_What is required_
The entries below need to be transcribed exactly, without their images.

_Collected data_

● ● ●

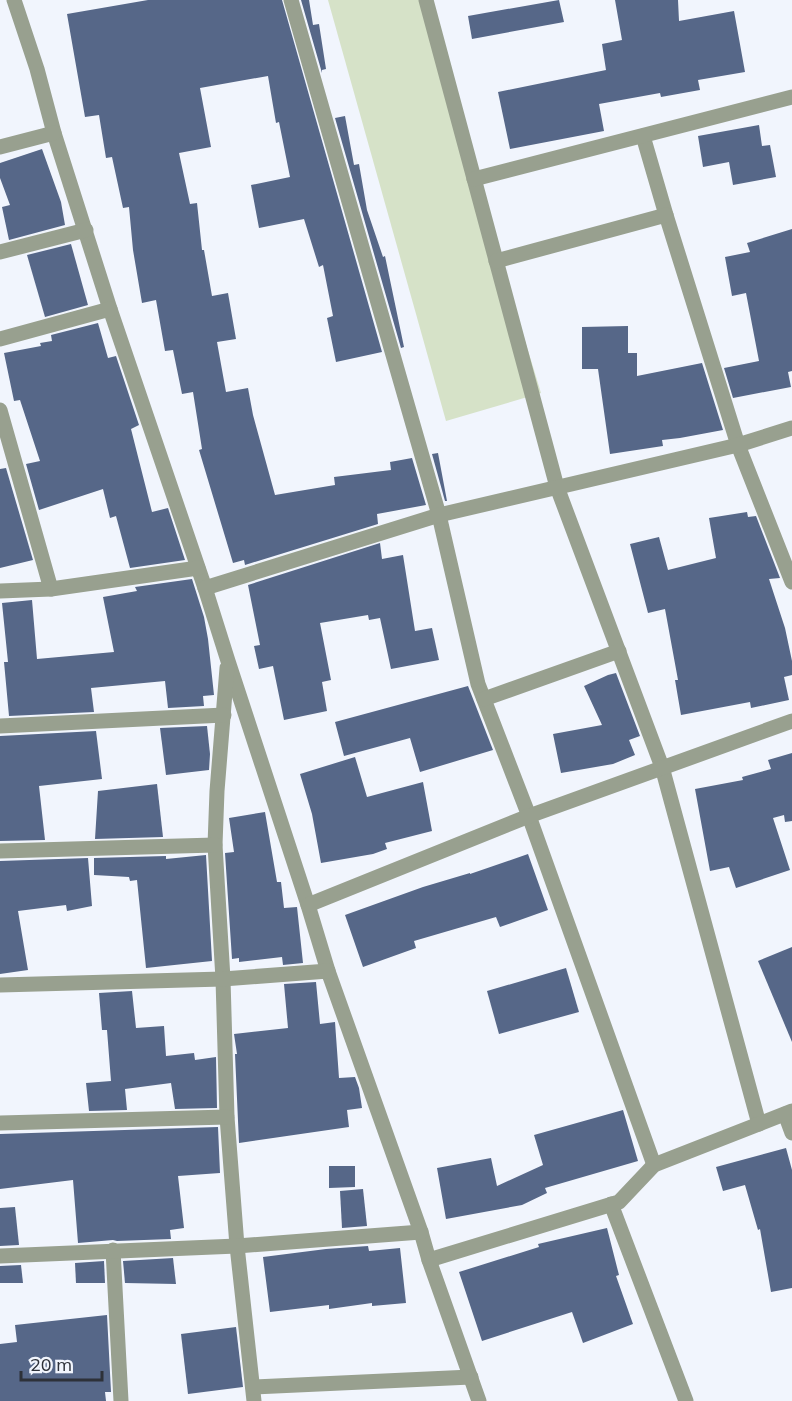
<svg xmlns="http://www.w3.org/2000/svg" width="792" height="1401" font-family="Mulish,sans-serif">
<style>
.green{fill:#d6e2c8}
.building{fill:#566788}
.lines{fill:none;stroke-linecap:round;stroke-linejoin:round}
.minor{stroke:#98a08f;stroke-width:15}
</style>
<rect width="100%" height="100%" fill="#f1f5fd"/>
<path class="green" d="M328 0H421L541 393 446 421Z"/>
<g class="building">
<path d="M148 0H282L382 352 336 362 327 318 333 316 323 265 319 267 304 219 259 228 251 185 290 177 279 122 276 123 268 76 200 88 211 147 179 153 190 204 197 203 202 250H204L212 296 228 293 236 339 217 342 226 392 248 388 253 415 275 495 335 485 334 477 391 470 390 462 412 458 426 505 377 514 378 524 245 565 244 560 233 563 199 450 202 449 193 392 182 394 173 350 165 351 156 300 142 303 133 250 129 207 123 208 112 157 106 158 99 115 85 117 67 14Z"/>
<path d="M301 0H309L313 25 319 24 326 69 322 70V73Z"/>
<path d="M559 0 564 22 472 39 468 16Z"/>
<path d="M615 0H678L679 21 734 11 745 72 698 80 700 90 661 97 660 93 599 104 604 131 510 149 498 92 606 70 602 44 622 40Z"/>
<path d="M345 116 354 165 359 164 367 210 383 257 385 256 404 347 401 348 335 118Z"/>
<path d="M759 125 762 146 770 145 776 177 733 185 729 162 703 167 698 136Z"/>
<path d="M42 149 61 202 65 225 9 240 2 207 10 205 0 178V163Z"/>
<path d="M792 229V371L788 372 791 387 733 398 724 368 759 361 746 293 732 296 725 257 750 252 747 243Z"/>
<path d="M71 244 88 305 45 317 27 255Z"/>
<path d="M98 323 108 358 116 356 139 425 131 429 152 512 168 508 185 560 130 568 116 516 110 518 103 489 39 510 26 464 40 461 20 400 14 401 4 353 41 346 40 343 52 341 51 335Z"/>
<path d="M628 326V353H637V376L702 363 723 430 680 438 662 440 663 446 610 454 598 369H582V327Z"/>
<path d="M438 453 447 501H445L432 454Z"/>
<path d="M6 468 33 560 0 568V469Z"/>
<path d="M747 512 748 517 756 516 780 578 769 579 785 628 792 661V675L784 677 789 700 751 708 750 702 681 715 675 680H678L665 609 648 613 630 544 659 537 668 570 716 558 709 518Z"/>
<path d="M380 543 382 559 403 555 415 631 432 628 439 660 391 669 380 618 369 620 368 615 320 623 331 680 322 682 327 711 284 720 273 666 259 669 254 646 260 645 248 585Z"/>
<path d="M192 579 204 617 208 639 214 695 203 696 204 706 168 708 165 681 91 688 94 712 9 716 4 662H8L2 603 32 600 37 659 114 652 103 597 137 591 135 587Z"/>
<path d="M616 673 640 736 629 740 635 755 613 764 561 773 553 734 602 725 584 686 608 675Z"/>
<path d="M468 686 493 750 420 772 410 738 344 756 335 722Z"/>
<path d="M207 726 210 754 209 770 166 775 160 728Z"/>
<path d="M96 731 102 779 39 786 45 840 0 841V736Z"/>
<path d="M792 753V821L785 822 784 815 773 818 790 870 736 888 729 867 710 871 695 789 743 780 742 777 771 769 768 760Z"/>
<path d="M355 757 367 797 423 782 432 831 385 843 387 849 373 854 321 863 312 814 300 774Z"/>
<path d="M157 784 163 837 95 839 98 791Z"/>
<path d="M265 812 277 882H281L284 908 297 907 303 963 283 965 282 957 239 962V958L232 959 225 853 234 852 229 818Z"/>
<path d="M528 854 548 910 500 927 496 917 414 941 416 948 363 967 345 915 423 887 470 873V874Z"/>
<path d="M206 855 212 961 146 968 137 880 130 881 129 877 94 875V858L166 856V859Z"/>
<path d="M88 858 92 906 67 911 66 905 18 911 28 970 0 974V861Z"/>
<path d="M792 947V1042L758 961Z"/>
<path d="M566 968 579 1012 499 1034 487 991Z"/>
<path d="M316 982 320 1024 335 1022 339 1078 355 1077 359 1088 362 1108 347 1110 349 1127 239 1143 235 1054H237L234 1034 288 1028 284 984Z"/>
<path d="M132 991 136 1028 164 1026 166 1056 194 1053 195 1060 216 1057 217 1108 175 1109 171 1083 125 1089 127 1110 89 1111 86 1083 111 1081 107 1030H102L99 993Z"/>
<path d="M623 1110 638 1161 545 1188 547 1193 522 1205 446 1219 437 1168 491 1158 497 1186 543 1165 534 1135Z"/>
<path d="M218 1127 220 1173 178 1176 184 1228 170 1230 171 1239 117 1241 113 1240 78 1243 73 1180 0 1189V1134Z"/>
<path d="M786 1148 792 1170V1288L771 1292 760 1229 758 1230 745 1185 723 1191 716 1167Z"/>
<path d="M329 1166H355V1187L329 1188Z"/>
<path d="M363 1189 367 1226 342 1228 340 1191Z"/>
<path d="M15 1207 19 1245 0 1246V1208Z"/>
<path d="M607 1228 619 1275 616 1276 633 1324 583 1343 572 1312 482 1341 459 1272 539 1247 538 1244Z"/>
<path d="M368 1246 369 1251 400 1248 406 1303 372 1306V1303L329 1309V1305L270 1312 263 1257 326 1249Z"/>
<path d="M173 1258 176 1284 125 1283 123 1261Z"/>
<path d="M104 1261 105 1283H76L75 1263Z"/>
<path d="M21 1265 23 1283H0V1266Z"/>
<path d="M107 1315 111 1392H105L106 1401H0V1344L17 1342 15 1325Z"/>
<path d="M236 1327 243 1387 188 1394 181 1334Z"/>
</g>
<g class="lines">
<g class="minor">
<path d="M14 0 37 69 54 133 110 309 205 588 228 661 308 905 328 971 421 1232 429 1260 479 1401"/>
<path d="M291 0 439 515 478 684 529 816 654 1165"/>
<path d="M426 0 557 487 662 767 759 1124"/>
<path d="M643 136 666 215 738 445 792 582"/>
<path d="M0 147 54 133"/>
<path d="M474 179 792 97"/>
<path d="M0 252 86 230"/>
<path d="M496 261 666 215"/>
<path d="M0 339 110 309"/>
<path d="M0 410 51 589"/>
<path d="M205 588 439 515 738 445 792 428"/>
<path d="M0 591 51 589 198 568"/>
<path d="M227 668 217 791 215 845 223 979 227 1117 237 1246 254 1401"/>
<path d="M484 699 619 651"/>
<path d="M0 726 224 715"/>
<path d="M0 851 215 845"/>
<path d="M308 905 529 816 792 721"/>
<path d="M0 985 223 979 328 971"/>
<path d="M785 1114 792 1133"/>
<path d="M0 1123 227 1117"/>
<path d="M611 1204 686 1401"/>
<path d="M113 1250 121 1401"/>
<path d="M0 1256 237 1246 421 1232"/>
<path d="M429 1260 619 1202 654 1165 792 1111"/>
<path d="M253 1387 471 1377"/>
</g>
</g>
<path d="M21 1371v9h81v-9" fill="none" stroke="#2d3139" stroke-width="3"/>
<text x="30" y="1371" font-size="18" fill="#2d3139" stroke="#f1f5fd" stroke-width="4.5" paint-order="stroke">20 m</text>
</svg>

● ● ●

_Solution_
<svg xmlns="http://www.w3.org/2000/svg" width="792" height="1401" font-family="Mulish,sans-serif">
<style>
.green{fill:#d6e2c8}
.building{fill:#566788}
.lines{fill:none;stroke-linecap:round;stroke-linejoin:round}
.minor{stroke:#98a08f;stroke-width:15}
</style>
<rect width="100%" height="100%" fill="#f1f5fd"/>
<path class="green" d="M328 0H421L541 393 446 421Z"/>
<g class="building">
<path d="M148 0H282L382 352 336 362 327 318 333 316 323 265 319 267 304 219 259 228 251 185 290 177 279 122 276 123 268 76 200 88 211 147 179 153 190 204 197 203 202 250H204L212 296 228 293 236 339 217 342 226 392 248 388 253 415 275 495 335 485 334 477 391 470 390 462 412 458 426 505 377 514 378 524 245 565 244 560 233 563 199 450 202 449 193 392 182 394 173 350 165 351 156 300 142 303 133 250 129 207 123 208 112 157 106 158 99 115 85 117 67 14Z"/>
<path d="M301 0H309L313 25 319 24 326 69 322 70V73Z"/>
<path d="M559 0 564 22 472 39 468 16Z"/>
<path d="M615 0H678L679 21 734 11 745 72 698 80 700 90 661 97 660 93 599 104 604 131 510 149 498 92 606 70 602 44 622 40Z"/>
<path d="M345 116 354 165 359 164 367 210 383 257 385 256 404 347 401 348 335 118Z"/>
<path d="M759 125 762 146 770 145 776 177 733 185 729 162 703 167 698 136Z"/>
<path d="M42 149 61 202 65 225 9 240 2 207 10 205 0 178V163Z"/>
<path d="M792 229V371L788 372 791 387 733 398 724 368 759 361 746 293 732 296 725 257 750 252 747 243Z"/>
<path d="M71 244 88 305 45 317 27 255Z"/>
<path d="M98 323 108 358 116 356 139 425 131 429 152 512 168 508 185 560 130 568 116 516 110 518 103 489 39 510 26 464 40 461 20 400 14 401 4 353 41 346 40 343 52 341 51 335Z"/>
<path d="M628 326V353H637V376L702 363 723 430 680 438 662 440 663 446 610 454 598 369H582V327Z"/>
<path d="M438 453 447 501H445L432 454Z"/>
<path d="M6 468 33 560 0 568V469Z"/>
<path d="M747 512 748 517 756 516 780 578 769 579 785 628 792 661V675L784 677 789 700 751 708 750 702 681 715 675 680H678L665 609 648 613 630 544 659 537 668 570 716 558 709 518Z"/>
<path d="M380 543 382 559 403 555 415 631 432 628 439 660 391 669 380 618 369 620 368 615 320 623 331 680 322 682 327 711 284 720 273 666 259 669 254 646 260 645 248 585Z"/>
<path d="M192 579 204 617 208 639 214 695 203 696 204 706 168 708 165 681 91 688 94 712 9 716 4 662H8L2 603 32 600 37 659 114 652 103 597 137 591 135 587Z"/>
<path d="M616 673 640 736 629 740 635 755 613 764 561 773 553 734 602 725 584 686 608 675Z"/>
<path d="M468 686 493 750 420 772 410 738 344 756 335 722Z"/>
<path d="M207 726 210 754 209 770 166 775 160 728Z"/>
<path d="M96 731 102 779 39 786 45 840 0 841V736Z"/>
<path d="M792 753V821L785 822 784 815 773 818 790 870 736 888 729 867 710 871 695 789 743 780 742 777 771 769 768 760Z"/>
<path d="M355 757 367 797 423 782 432 831 385 843 387 849 373 854 321 863 312 814 300 774Z"/>
<path d="M157 784 163 837 95 839 98 791Z"/>
<path d="M265 812 277 882H281L284 908 297 907 303 963 283 965 282 957 239 962V958L232 959 225 853 234 852 229 818Z"/>
<path d="M528 854 548 910 500 927 496 917 414 941 416 948 363 967 345 915 423 887 470 873V874Z"/>
<path d="M206 855 212 961 146 968 137 880 130 881 129 877 94 875V858L166 856V859Z"/>
<path d="M88 858 92 906 67 911 66 905 18 911 28 970 0 974V861Z"/>
<path d="M792 947V1042L758 961Z"/>
<path d="M566 968 579 1012 499 1034 487 991Z"/>
<path d="M316 982 320 1024 335 1022 339 1078 355 1077 359 1088 362 1108 347 1110 349 1127 239 1143 235 1054H237L234 1034 288 1028 284 984Z"/>
<path d="M132 991 136 1028 164 1026 166 1056 194 1053 195 1060 216 1057 217 1108 175 1109 171 1083 125 1089 127 1110 89 1111 86 1083 111 1081 107 1030H102L99 993Z"/>
<path d="M623 1110 638 1161 545 1188 547 1193 522 1205 446 1219 437 1168 491 1158 497 1186 543 1165 534 1135Z"/>
<path d="M218 1127 220 1173 178 1176 184 1228 170 1230 171 1239 117 1241 113 1240 78 1243 73 1180 0 1189V1134Z"/>
<path d="M786 1148 792 1170V1288L771 1292 760 1229 758 1230 745 1185 723 1191 716 1167Z"/>
<path d="M329 1166H355V1187L329 1188Z"/>
<path d="M363 1189 367 1226 342 1228 340 1191Z"/>
<path d="M15 1207 19 1245 0 1246V1208Z"/>
<path d="M607 1228 619 1275 616 1276 633 1324 583 1343 572 1312 482 1341 459 1272 539 1247 538 1244Z"/>
<path d="M368 1246 369 1251 400 1248 406 1303 372 1306V1303L329 1309V1305L270 1312 263 1257 326 1249Z"/>
<path d="M173 1258 176 1284 125 1283 123 1261Z"/>
<path d="M104 1261 105 1283H76L75 1263Z"/>
<path d="M21 1265 23 1283H0V1266Z"/>
<path d="M107 1315 111 1392H105L106 1401H0V1344L17 1342 15 1325Z"/>
<path d="M236 1327 243 1387 188 1394 181 1334Z"/>
</g>
<g class="lines">
<g class="minor">
<path d="M14 0 37 69 54 133 110 309 205 588 228 661 308 905 328 971 421 1232 429 1260 479 1401"/>
<path d="M291 0 439 515 478 684 529 816 654 1165"/>
<path d="M426 0 557 487 662 767 759 1124"/>
<path d="M643 136 666 215 738 445 792 582"/>
<path d="M0 147 54 133"/>
<path d="M474 179 792 97"/>
<path d="M0 252 86 230"/>
<path d="M496 261 666 215"/>
<path d="M0 339 110 309"/>
<path d="M0 410 51 589"/>
<path d="M205 588 439 515 738 445 792 428"/>
<path d="M0 591 51 589 198 568"/>
<path d="M227 668 217 791 215 845 223 979 227 1117 237 1246 254 1401"/>
<path d="M484 699 619 651"/>
<path d="M0 726 224 715"/>
<path d="M0 851 215 845"/>
<path d="M308 905 529 816 792 721"/>
<path d="M0 985 223 979 328 971"/>
<path d="M785 1114 792 1133"/>
<path d="M0 1123 227 1117"/>
<path d="M611 1204 686 1401"/>
<path d="M113 1250 121 1401"/>
<path d="M0 1256 237 1246 421 1232"/>
<path d="M429 1260 619 1202 654 1165 792 1111"/>
<path d="M253 1387 471 1377"/>
</g>
</g>
<path d="M21 1371v9h81v-9" fill="none" stroke="#2d3139" stroke-width="3"/>
<text x="30" y="1371" font-size="18" fill="#2d3139" stroke="#f1f5fd" stroke-width="4.5" paint-order="stroke">20 m</text>
</svg>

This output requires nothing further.